|Per Wikipedia: Anne, Emily, and Charlotte Brontë, by their brother Branwell (c. 1834). He painted himself among his sisters, but later removed the image so as not to clutter the picture. You can still see his outline.|
H. is still reading that intriguing old edition of Wuthering Heights. He thinks Emily Brontë was brilliant, the way she mastered all those twists and turns, and he has remarked on the high level of angst in the story. The only thing I can think of to compare it to is the Twilight series, he said. It makes me want to reread W.H. [But I recall my blog friend Nan saying she was not at all interested in the characters or story.]

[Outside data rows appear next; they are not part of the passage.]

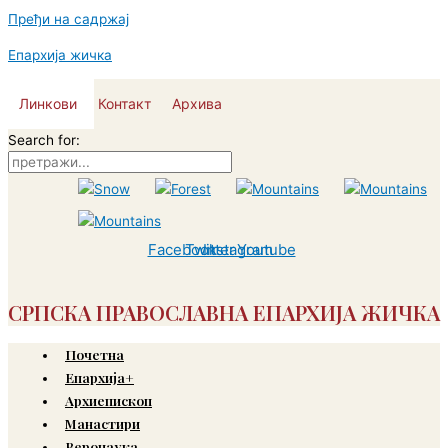
Пређи на садржај
Епархија жичка
Линкови
Контакт
Архива
Search for:
Facebook
Twitter
Instagram
Youtube
СРПСКА ПРАВОСЛАВНА ЕПАРХИЈА ЖИЧКА
Почетна
Епархија+
Архиепископ
Манастири
Веронаука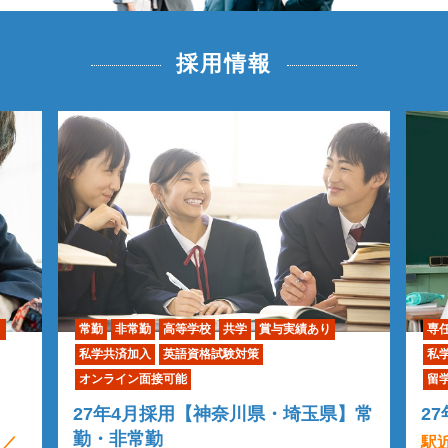
採用情報
り
常勤
非常勤
高等学校
共学
賞与実績あり
専
私学共済加入
英語資格試験対策
私
オンライン面接可能
留
27年4月採用【神奈川県・埼玉県】常
2
勤・非常勤
）／
駅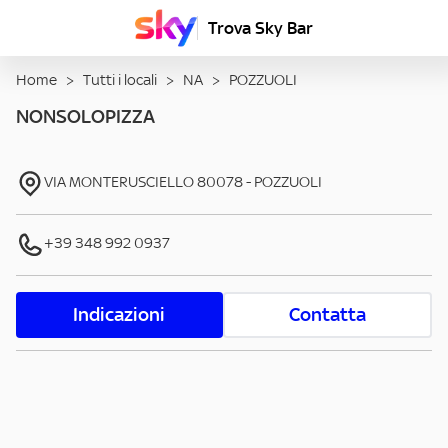
Trova Sky Bar
Home
>
Tutti i locali
>
NA
>
POZZUOLI
NONSOLOPIZZA
VIA MONTERUSCIELLO
80078
-
POZZUOLI
+39 348 992 0937
Indicazioni
Contatta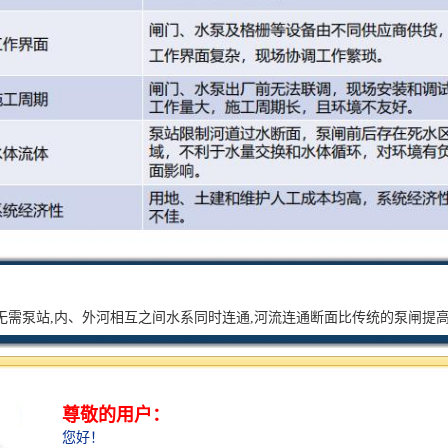
无需泵站,内、外河相互之间水系同时连通,河流连通断面比传统的泵闸提高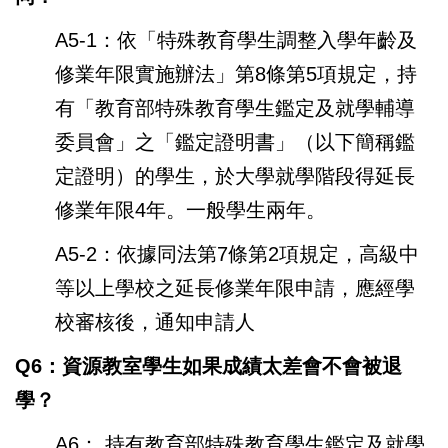
A5-1：依「特殊教育學生調整入學年齡及
修業年限實施辦法」第8條第5項規定，持
有「教育部特殊教育學生鑑定及就學輔導
委員會」之「鑑定證明書」（以下簡稱鑑
定證明）的學生，於大學就學階段得延長
修業年限4年。一般學生兩年。
A5-2：依據同法第7條第2項規定，高級中
等以上學校之延長修業年限申請，應經學
校審核後，通知申請人
Q6：資源教室學生如果成績太差會不會被退
學？
A6： 持有教育部特殊教育學生鑑定及就學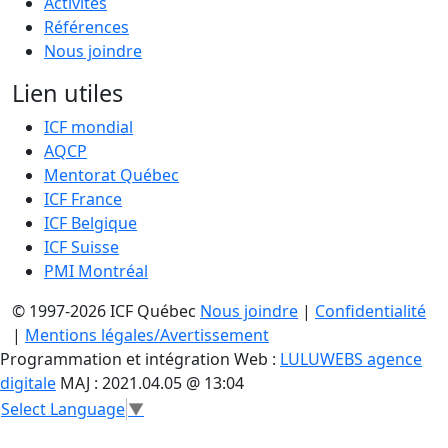
Activités
Références
Nous joindre
Lien utiles
ICF mondial
AQCP
Mentorat Québec
ICF France
ICF Belgique
ICF Suisse
PMI Montréal
© 1997-2026 ICF Québec
Nous joindre
|
Confidentialité
|
Mentions légales/Avertissement
Programmation et intégration Web :
LULUWEBS agence
digitale
MAJ : 2021.04.05 @ 13:04
Select Language
▼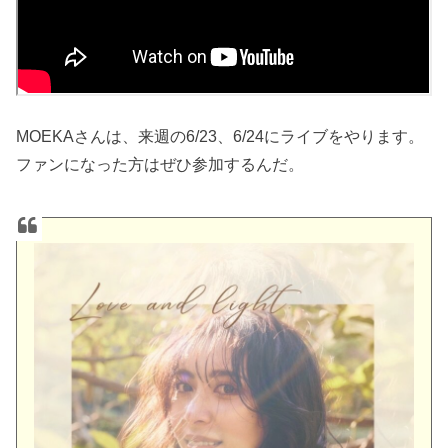
MOEKAさんは、来週の6/23、6/24にライブをやります。
ファンになった方はぜひ参加するんだ。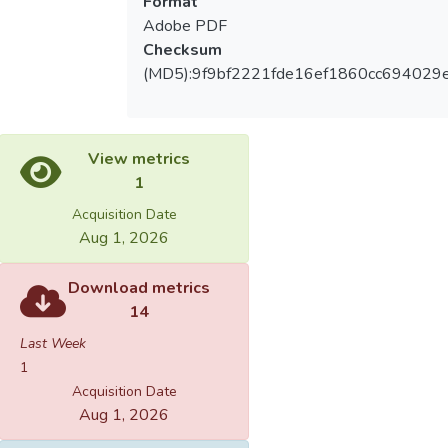
Format
Adobe PDF
Checksum
(MD5):9f9bf2221fde16ef1860cc694029
View metrics
1
Acquisition Date
Aug 1, 2026
Download metrics
14
Last Week
1
Acquisition Date
Aug 1, 2026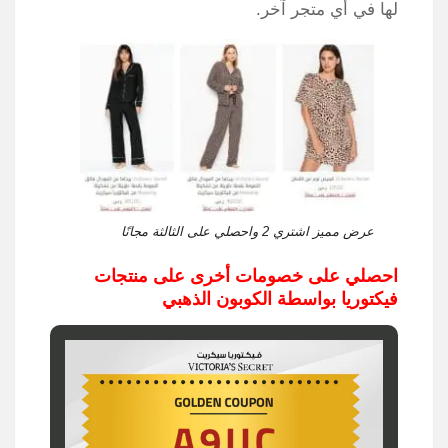
لها في أي متجر آخر.
عرض مميز اشتري 2 واحصلي على الثالثة مجانًا
احصلي على خصومات أخرى على منتجات
فيكتوريا بواسطة الكوبون الذهبي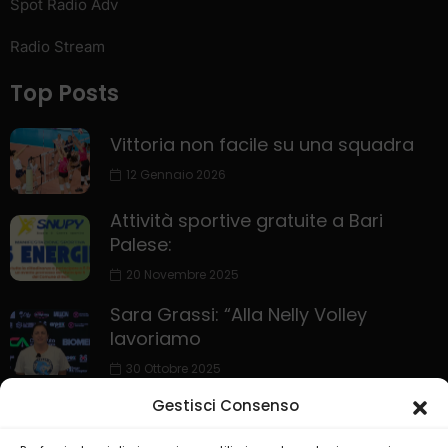
Spot Radio Adv
Radio Stream
Top Posts
Vittoria non facile su una squadra
12 Gennaio 2026
Attività sportive gratuite a Bari
Palese:
20 Novembre 2025
Sara Grassi: “Alla Nelly Volley
lavoriamo
30 Ottobre 2025
Gestisci Consenso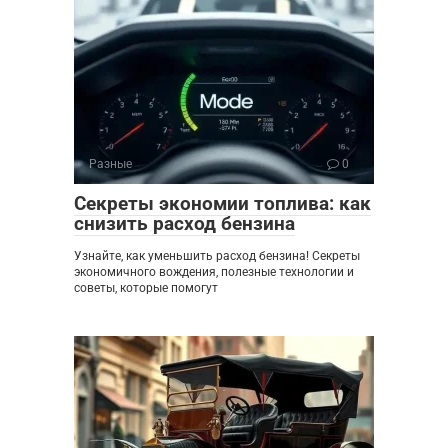
Разные
0
Секреты экономии топлива: как
снизить расход бензина
Узнайте, как уменьшить расход бензина! Секреты
экономичного вождения, полезные технологии и
советы, которые помогут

I curled up with one of the prefaces in H.'s library book, written by Currer Bell [Charlotte Brontë] in 1850, after losing her two younger sisters to tuberculosis. Emily died in December 1848 at age 30 and Anne followed five months later in May 1849 at age 29. The section is called "Biographical Notice of Ellis and Acton Bell" [pen names for Emily and Anne].
Condensed from Charlotte's excerpt:
Indeed, I feel myself that it is time the obscurity attending those two names--Ellis and Acton--was done away. The little mystery, which formerly yielded some harmless pleasure, has lost its interest; circumstances are changed. It becomes, then, my duty to explain briefly the origin and authorship of the books written by Currer, Ellis, and Acton Bell.....We had very early cherished the dream of one day becoming authors.....We agreed to arrange a small selection of our poems, and, if possible, get them printed. Averse to personal publicity, we veiled our own names under those of Currer, Ellis and Acton Bell; the ambiguous choice being dictated by a sort of conscientious scruple at assuming Christian names positively masculine, while we did not like to declare ourselves women, because--without at that time suspecting that our mode of writing and thinking was not what is called "feminine"--we had a vague impression that authoresses are liable to be looked on with prejudice...we had noticed how critics sometimes use for their chastisement the weapon of personality, and for their reward, a flattery which is not true praise...
I may sum up all by saying, that for strangers they were nothing, for superficial observers less than nothing; but for those who had known them all their lives in the intimacy of close relationship, they were genuinely good and truly great. This notice has been written because I felt it a sacred duty to wipe the dust off their gravestones, and leave their dear names free from soil.
Snuggling under the covers with that book took me back to being a women's studies/journalism major at Douglass College....in famous Professor Elaine Showalter's classroom...she had been to the moors where the Brontë sisters lived and transported us there, too, from a building on our pretty, tree-lined campus in New Brunswick, NJ....she told us the sisters initially used masculine pen names to try to sell their manuscripts....
These lines from the wonderful BRONTEFAMILY.ORG are haunting:
- June 29, 1854: Charlotte marries Arthur Bell Nicholls [at age 38]
- March 31, 1855: Charlotte dies of tuberculosis and complications in pregnancy
- Boot camp in the park.
- Finally caught up with my lovely friend Rachael over lunch at Red Eye on Walnut Street. Her Boaty and my Figgy are dear friends.
- Haircut and blowout.
- Please see above.
- Dinner and drinks out with four other moms on the block!